The I.R.S. currently partnership tax evasion through two main programs: (i) the B.B.A. partnership audit process and (ii) the centralized partnership audit regime. While these aren't the only ways the I.R.S. targets partnerships, they have become popular in recent years.

1. B.B.A. Partnership Audit Process

As explained earlier, the IRS BBA audit process was created as part of the Bipartisan Budget Act (B.B.A.) of 2015. Under this program, the I.R.S. selects business income for review based on a preliminary analysis and notifies the selected partnership by issuing letter 2205-D. Specifically, the I.R.S. sends the 2205-D letter only to the designated partnership address and not to the individual partners responsible for the partnership's tax liability.

A BBA partnership audit is a long and structured process.

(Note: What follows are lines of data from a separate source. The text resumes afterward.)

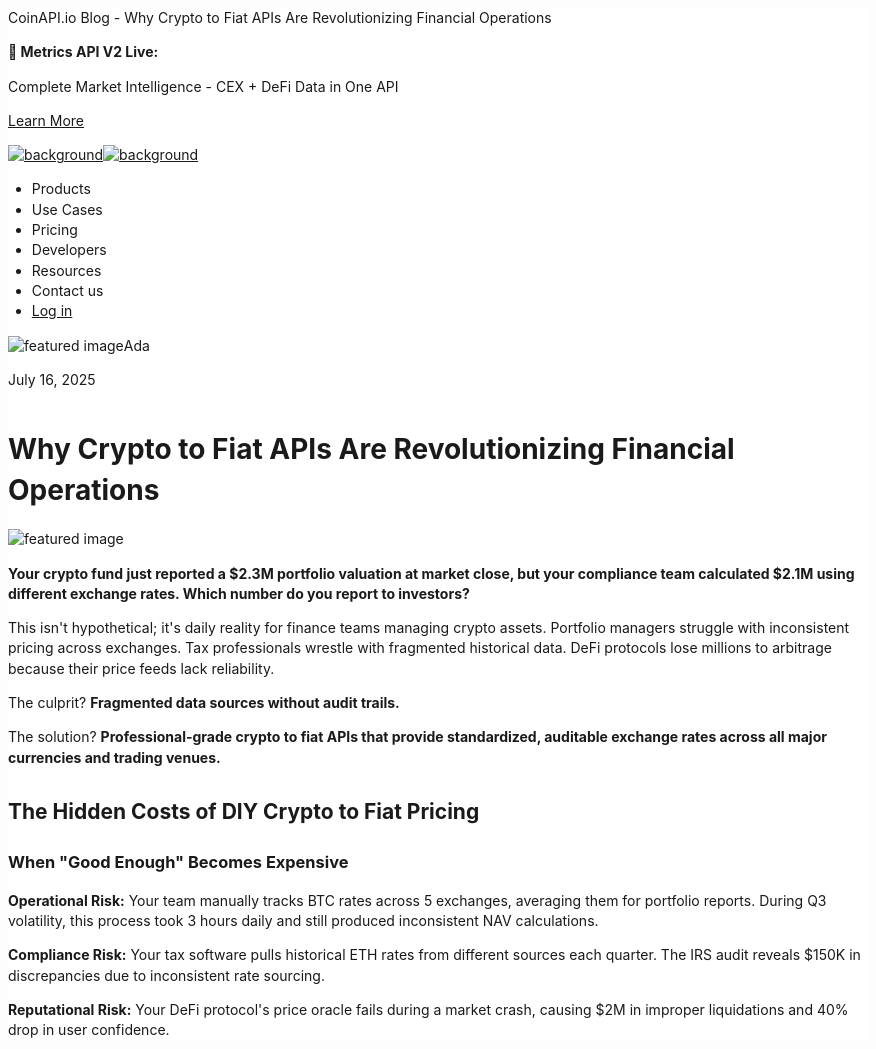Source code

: CoinAPI.io Blog - Why Crypto to Fiat APIs Are Revolutionizing Financial Operations

**🚀 Metrics API V2 Live:**

Complete Market Intelligence - CEX + DeFi Data in One API

[Learn More](https://www.coinapi.io/blog/metrics-api-v2-trading-volume-analysis-and-on-chain-metrics)

[![background](https://cdn.sanity.io/images/o65xz72l/production/268144c90959611dea3e360f81e4549c3cd03fd0-142x34.svg)![background](https://cdn.sanity.io/images/o65xz72l/production/e0ca0c29b08cb53631d77de4a84246da316d55d2-142x34.svg)](/)

* Products
* Use Cases
* Pricing
* Developers
* Resources
* Contact us
* [Log in](https://console.coinapi.io/)

![featured image](/_next/image?url=https%3A%2F%2Fcdn.sanity.io%2Fimages%2Fo65xz72l%2Fproduction%2F864140657bd92584430501b573b01ae0314cbc3d-800x800.png&w=96&q=75)Ada

July 16, 2025

Why Crypto to Fiat APIs Are Revolutionizing Financial Operations
================================================================

![featured image](/_next/image?url=https%3A%2F%2Fcdn.sanity.io%2Fimages%2Fo65xz72l%2Fproduction%2Fecfd635f082d4e6a312b9312725cf195c5d9dccd-1000x500.png%3Frect%3D0%2C33%2C1000%2C435%26w%3D920%26h%3D400&w=1920&q=75)

**Your crypto fund just reported a $2.3M portfolio valuation at market close, but your compliance team calculated $2.1M using different exchange rates. Which number do you report to investors?**

This isn't hypothetical; it's daily reality for finance teams managing crypto assets. Portfolio managers struggle with inconsistent pricing across exchanges. Tax professionals wrestle with fragmented historical data. DeFi protocols lose millions to arbitrage because their price feeds lack reliability.

The culprit? **Fragmented data sources without audit trails.**

The solution? **Professional-grade crypto to fiat APIs that provide standardized, auditable exchange rates across all major currencies and trading venues.**

The Hidden Costs of DIY Crypto to Fiat Pricing
----------------------------------------------

### When "Good Enough" Becomes Expensive

**Operational Risk:** Your team manually tracks BTC rates across 5 exchanges, averaging them for portfolio reports. During Q3 volatility, this process took 3 hours daily and still produced inconsistent NAV calculations.

**Compliance Risk:** Your tax software pulls historical ETH rates from different sources each quarter. The IRS audit reveals $150K in discrepancies due to inconsistent rate sourcing.

**Reputational Risk:** Your DeFi protocol's price oracle fails during a market crash, causing $2M in improper liquidations and 40% drop in user confidence.
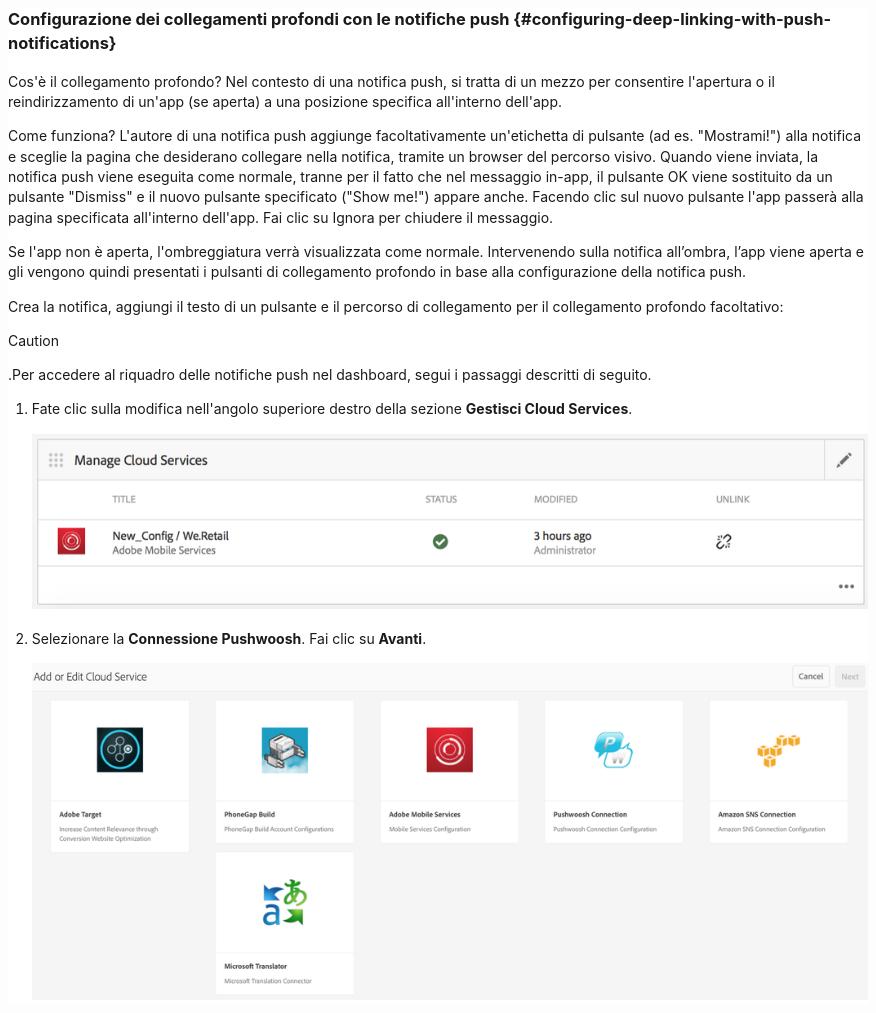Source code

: ### Configurazione dei collegamenti profondi con le notifiche push {#configuring-deep-linking-with-push-notifications}

Cos&#39;è il collegamento profondo? Nel contesto di una notifica push, si tratta di un mezzo per consentire l&#39;apertura o il reindirizzamento di un&#39;app (se aperta) a una posizione specifica all&#39;interno dell&#39;app.

Come funziona? L&#39;autore di una notifica push aggiunge facoltativamente un&#39;etichetta di pulsante (ad es. &quot;Mostrami!&quot;) alla notifica e sceglie la pagina che desiderano collegare nella notifica, tramite un browser del percorso visivo. Quando viene inviata, la notifica push viene eseguita come normale, tranne per il fatto che nel messaggio in-app, il pulsante OK viene sostituito da un pulsante &quot;Dismiss&quot; e il nuovo pulsante specificato (&quot;Show me!&quot;) appare anche. Facendo clic sul nuovo pulsante l&#39;app passerà alla pagina specificata all&#39;interno dell&#39;app. Fai clic su Ignora per chiudere il messaggio.

Se l&#39;app non è aperta, l&#39;ombreggiatura verrà visualizzata come normale. Intervenendo sulla notifica all’ombra, l’app viene aperta e gli vengono quindi presentati i pulsanti di collegamento profondo in base alla configurazione della notifica push.

Crea la notifica, aggiungi il testo di un pulsante e il percorso di collegamento per il collegamento profondo facoltativo:

>[!CAUTION]
>
>.Per accedere al riquadro delle notifiche push nel dashboard, segui i passaggi descritti di seguito.

1. Fate clic sulla modifica nell&#39;angolo superiore destro della sezione **Gestisci Cloud Services**.

   ![chlimage_1-108](assets/chlimage_1-108.png)

1. Selezionare la **Connessione Pushwoosh**. Fai clic su **Avanti**.

   ![chlimage_1-109](assets/chlimage_1-109.png)
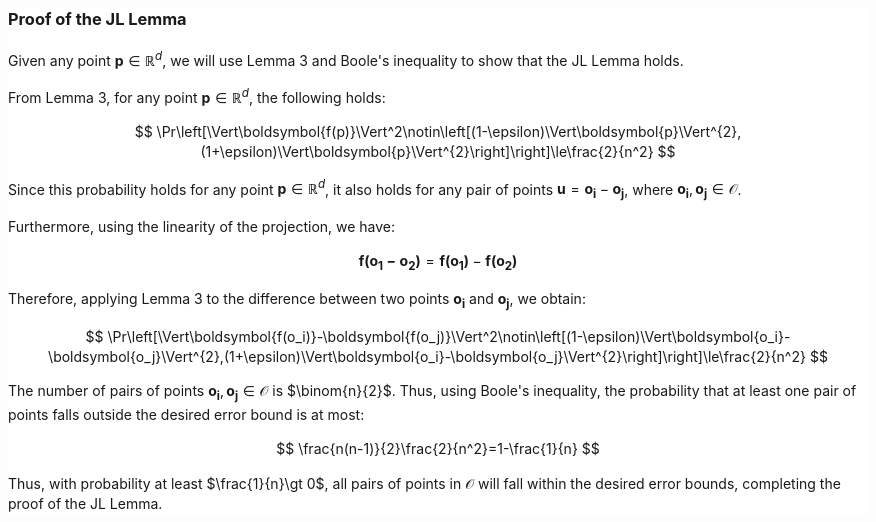 ### Proof of the JL Lemma

Given any point $\boldsymbol{p}\in\mathbb{R}^d$, we will use Lemma 3 and Boole's inequality to show that the JL Lemma holds.

From Lemma 3, for any point $\boldsymbol{p}\in\mathbb{R}^{d}$, the following holds:

$$
\Pr\left[\Vert\boldsymbol{f(p)}\Vert^2\notin\left[(1-\epsilon)\Vert\boldsymbol{p}\Vert^{2},(1+\epsilon)\Vert\boldsymbol{p}\Vert^{2}\right]\right]\le\frac{2}{n^2}
$$

Since this probability holds for any point $\boldsymbol{p}\in\mathbb{R}^d$, it also holds for any pair of points $\boldsymbol{u}=\boldsymbol{o_i}-\boldsymbol{o_j}$, where $\boldsymbol{o_i},\boldsymbol{o_j}\in\mathcal{O}$.

Furthermore, using the linearity of the projection, we have:

$$
\boldsymbol{f(o_1-o_2)}=\boldsymbol{f(o_1)}-\boldsymbol{f(o_2)}
$$

Therefore, applying Lemma 3 to the difference between two points $\boldsymbol{o_i}$ and $\boldsymbol{o_j}$, we obtain:

$$
\Pr\left[\Vert\boldsymbol{f(o_i)}-\boldsymbol{f(o_j)}\Vert^2\notin\left[(1-\epsilon)\Vert\boldsymbol{o_i}-\boldsymbol{o_j}\Vert^{2},(1+\epsilon)\Vert\boldsymbol{o_i}-\boldsymbol{o_j}\Vert^{2}\right]\right]\le\frac{2}{n^2}
$$

The number of pairs of points $\boldsymbol{o_i},\boldsymbol{o_j}\in\mathcal{O}$ is $\binom{n}{2}$. Thus, using Boole's inequality, the probability that at least one pair of points falls outside the desired error bound is at most:

$$
\frac{n(n-1)}{2}\frac{2}{n^2}=1-\frac{1}{n}
$$

Thus, with probability at least $\frac{1}{n}\gt 0$, all pairs of points in $\mathcal{O}$ will fall within the desired error bounds, completing the proof of the JL Lemma.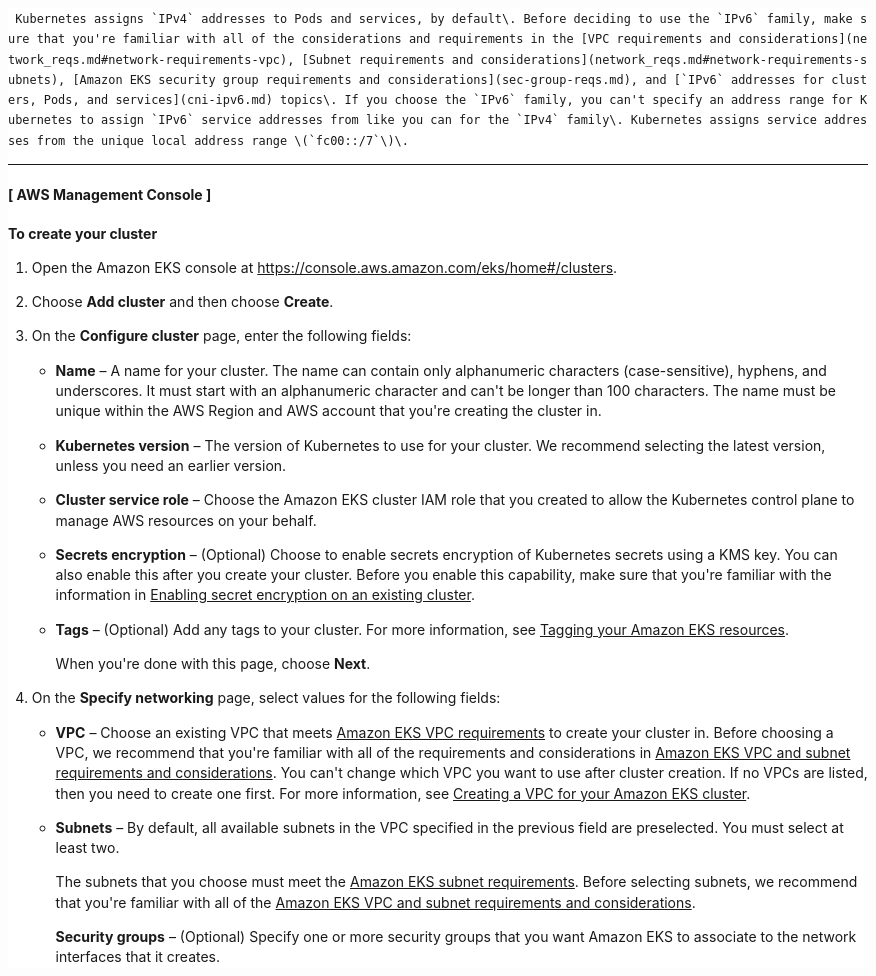      Kubernetes assigns `IPv4` addresses to Pods and services, by default\. Before deciding to use the `IPv6` family, make sure that you're familiar with all of the considerations and requirements in the [VPC requirements and considerations](network_reqs.md#network-requirements-vpc), [Subnet requirements and considerations](network_reqs.md#network-requirements-subnets), [Amazon EKS security group requirements and considerations](sec-group-reqs.md), and [`IPv6` addresses for clusters, Pods, and services](cni-ipv6.md) topics\. If you choose the `IPv6` family, you can't specify an address range for Kubernetes to assign `IPv6` service addresses from like you can for the `IPv4` family\. Kubernetes assigns service addresses from the unique local address range \(`fc00::/7`\)\.

     

------
#### [ AWS Management Console ]

**To create your cluster**

   1. Open the Amazon EKS console at [https://console\.aws\.amazon\.com/eks/home\#/clusters](https://console.aws.amazon.com/eks/home#/clusters)\.

   1. Choose **Add cluster** and then choose **Create**\.

   1. On the **Configure cluster** page, enter the following fields:
      + **Name** – A name for your cluster\. The name can contain only alphanumeric characters \(case\-sensitive\), hyphens, and underscores\. It must start with an alphanumeric character and can't be longer than 100 characters\. The name must be unique within the AWS Region and AWS account that you're creating the cluster in\.
      + **Kubernetes version** – The version of Kubernetes to use for your cluster\. We recommend selecting the latest version, unless you need an earlier version\.
      + **Cluster service role** – Choose the Amazon EKS cluster IAM role that you created to allow the Kubernetes control plane to manage AWS resources on your behalf\.
      + **Secrets encryption** – \(Optional\) Choose to enable secrets encryption of Kubernetes secrets using a KMS key\. You can also enable this after you create your cluster\. Before you enable this capability, make sure that you're familiar with the information in [Enabling secret encryption on an existing cluster](enable-kms.md)\.
      + **Tags** – \(Optional\) Add any tags to your cluster\. For more information, see [Tagging your Amazon EKS resources](eks-using-tags.md)\.

        When you're done with this page, choose **Next**\.

   1. On the **Specify networking** page, select values for the following fields:
      + **VPC** – Choose an existing VPC that meets [Amazon EKS VPC requirements](network_reqs.md#network-requirements-vpc) to create your cluster in\. Before choosing a VPC, we recommend that you're familiar with all of the requirements and considerations in [Amazon EKS VPC and subnet requirements and considerations](network_reqs.md)\. You can't change which VPC you want to use after cluster creation\. If no VPCs are listed, then you need to create one first\. For more information, see [Creating a VPC for your Amazon EKS cluster](creating-a-vpc.md)\.
      + **Subnets** – By default, all available subnets in the VPC specified in the previous field are preselected\. You must select at least two\.

        The subnets that you choose must meet the [Amazon EKS subnet requirements](network_reqs.md#network-requirements-subnets)\. Before selecting subnets, we recommend that you're familiar with all of the [Amazon EKS VPC and subnet requirements and considerations](network_reqs.md)\.

        **Security groups** – \(Optional\) Specify one or more security groups that you want Amazon EKS to associate to the network interfaces that it creates\.
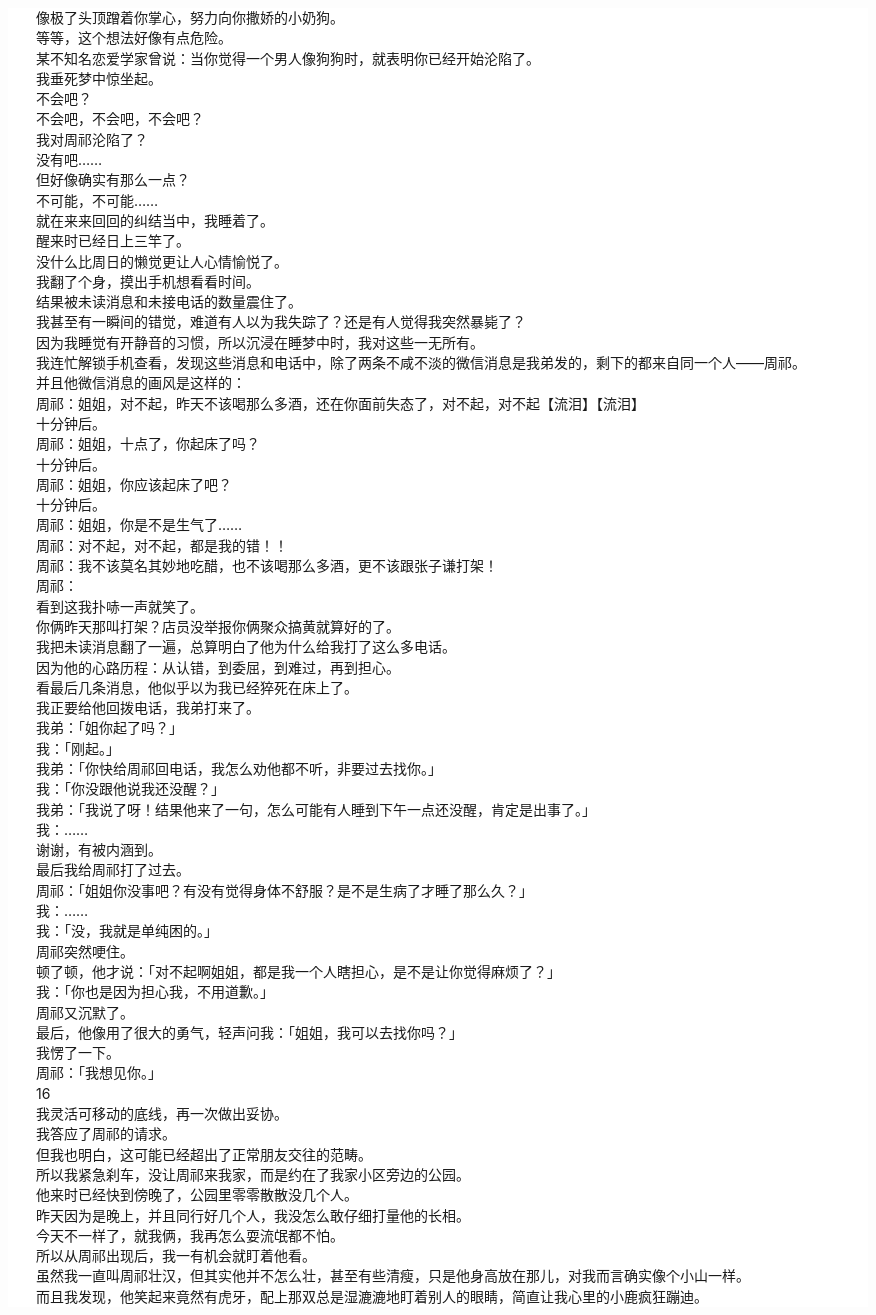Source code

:&emsp;&emsp;像极了头顶蹭着你掌心，努力向你撒娇的小奶狗。  
&emsp;&emsp;等等，这个想法好像有点危险。  
&emsp;&emsp;某不知名恋爱学家曾说：当你觉得一个男人像狗狗时，就表明你已经开始沦陷了。  
&emsp;&emsp;我垂死梦中惊坐起。  
&emsp;&emsp;不会吧？  
&emsp;&emsp;不会吧，不会吧，不会吧？  
&emsp;&emsp;我对周祁沦陷了？  
&emsp;&emsp;没有吧……  
&emsp;&emsp;但好像确实有那么一点？  
&emsp;&emsp;不可能，不可能……  
&emsp;&emsp;就在来来回回的纠结当中，我睡着了。  
&emsp;&emsp;醒来时已经日上三竿了。  
&emsp;&emsp;没什么比周日的懒觉更让人心情愉悦了。  
&emsp;&emsp;我翻了个身，摸出手机想看看时间。  
&emsp;&emsp;结果被未读消息和未接电话的数量震住了。  
&emsp;&emsp;我甚至有一瞬间的错觉，难道有人以为我失踪了？还是有人觉得我突然暴毙了？  
&emsp;&emsp;因为我睡觉有开静音的习惯，所以沉浸在睡梦中时，我对这些一无所有。  
&emsp;&emsp;我连忙解锁手机查看，发现这些消息和电话中，除了两条不咸不淡的微信消息是我弟发的，剩下的都来自同一个人——周祁。  
&emsp;&emsp;并且他微信消息的画风是这样的：  
&emsp;&emsp;周祁：姐姐，对不起，昨天不该喝那么多酒，还在你面前失态了，对不起，对不起【流泪】【流泪】  
&emsp;&emsp;十分钟后。  
&emsp;&emsp;周祁：姐姐，十点了，你起床了吗？  
&emsp;&emsp;十分钟后。  
&emsp;&emsp;周祁：姐姐，你应该起床了吧？  
&emsp;&emsp;十分钟后。  
&emsp;&emsp;周祁：姐姐，你是不是生气了……  
&emsp;&emsp;周祁：对不起，对不起，都是我的错！！  
&emsp;&emsp;周祁：我不该莫名其妙地吃醋，也不该喝那么多酒，更不该跟张子谦打架！  
&emsp;&emsp;周祁：  
&emsp;&emsp;看到这我扑哧一声就笑了。  
&emsp;&emsp;你俩昨天那叫打架？店员没举报你俩聚众搞黄就算好的了。  
&emsp;&emsp;我把未读消息翻了一遍，总算明白了他为什么给我打了这么多电话。  
&emsp;&emsp;因为他的心路历程：从认错，到委屈，到难过，再到担心。  
&emsp;&emsp;看最后几条消息，他似乎以为我已经猝死在床上了。  
&emsp;&emsp;我正要给他回拨电话，我弟打来了。  
&emsp;&emsp;我弟：「姐你起了吗？」  
&emsp;&emsp;我：「刚起。」  
&emsp;&emsp;我弟：「你快给周祁回电话，我怎么劝他都不听，非要过去找你。」  
&emsp;&emsp;我：「你没跟他说我还没醒？」  
&emsp;&emsp;我弟：「我说了呀！结果他来了一句，怎么可能有人睡到下午一点还没醒，肯定是出事了。」  
&emsp;&emsp;我：……  
&emsp;&emsp;谢谢，有被内涵到。  
&emsp;&emsp;最后我给周祁打了过去。  
&emsp;&emsp;周祁：「姐姐你没事吧？有没有觉得身体不舒服？是不是生病了才睡了那么久？」  
&emsp;&emsp;我：……  
&emsp;&emsp;我：「没，我就是单纯困的。」  
&emsp;&emsp;周祁突然哽住。  
&emsp;&emsp;顿了顿，他才说：「对不起啊姐姐，都是我一个人瞎担心，是不是让你觉得麻烦了？」  
&emsp;&emsp;我：「你也是因为担心我，不用道歉。」  
&emsp;&emsp;周祁又沉默了。  
&emsp;&emsp;最后，他像用了很大的勇气，轻声问我：「姐姐，我可以去找你吗？」  
&emsp;&emsp;我愣了一下。  
&emsp;&emsp;周祁：「我想见你。」  
&emsp;&emsp;16  
&emsp;&emsp;我灵活可移动的底线，再一次做出妥协。  
&emsp;&emsp;我答应了周祁的请求。  
&emsp;&emsp;但我也明白，这可能已经超出了正常朋友交往的范畴。  
&emsp;&emsp;所以我紧急刹车，没让周祁来我家，而是约在了我家小区旁边的公园。  
&emsp;&emsp;他来时已经快到傍晚了，公园里零零散散没几个人。  
&emsp;&emsp;昨天因为是晚上，并且同行好几个人，我没怎么敢仔细打量他的长相。  
&emsp;&emsp;今天不一样了，就我俩，我再怎么耍流氓都不怕。  
&emsp;&emsp;所以从周祁出现后，我一有机会就盯着他看。  
&emsp;&emsp;虽然我一直叫周祁壮汉，但其实他并不怎么壮，甚至有些清瘦，只是他身高放在那儿，对我而言确实像个小山一样。  
&emsp;&emsp;而且我发现，他笑起来竟然有虎牙，配上那双总是湿漉漉地盯着别人的眼睛，简直让我心里的小鹿疯狂蹦迪。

Although partnerships can "opt-out" of the B.B.A. program, there are pros and cons.

2. Centralized Partnership Audit Regime

The Centralized Partnership Audit System is an initiative to improve the efficiency of the Internal Revenue Service's partnership audit process and improve compliance with partnership liability for non-payment of taxes. As part of the B.B.A. partnership audit process, partners can "reject" charged default payments, provided they meet certain requirements. Through the Centralized Partnership Audit Program, the I.R.S. attempts to limit the use of this "opt-out" option to appropriate circumstances and ensure that all taxes owed by individual partners are collected.

Bottom Line

Given the I.R.S.'s emphasis on partnership tax enforcement, business partners should prioritize tax compliance and be prepared to deal effectively with the I.R.S. during a partnership tax audit. Please contact a tax professional, such as DENNIS JAO, for a confidential consultation if you want to know more.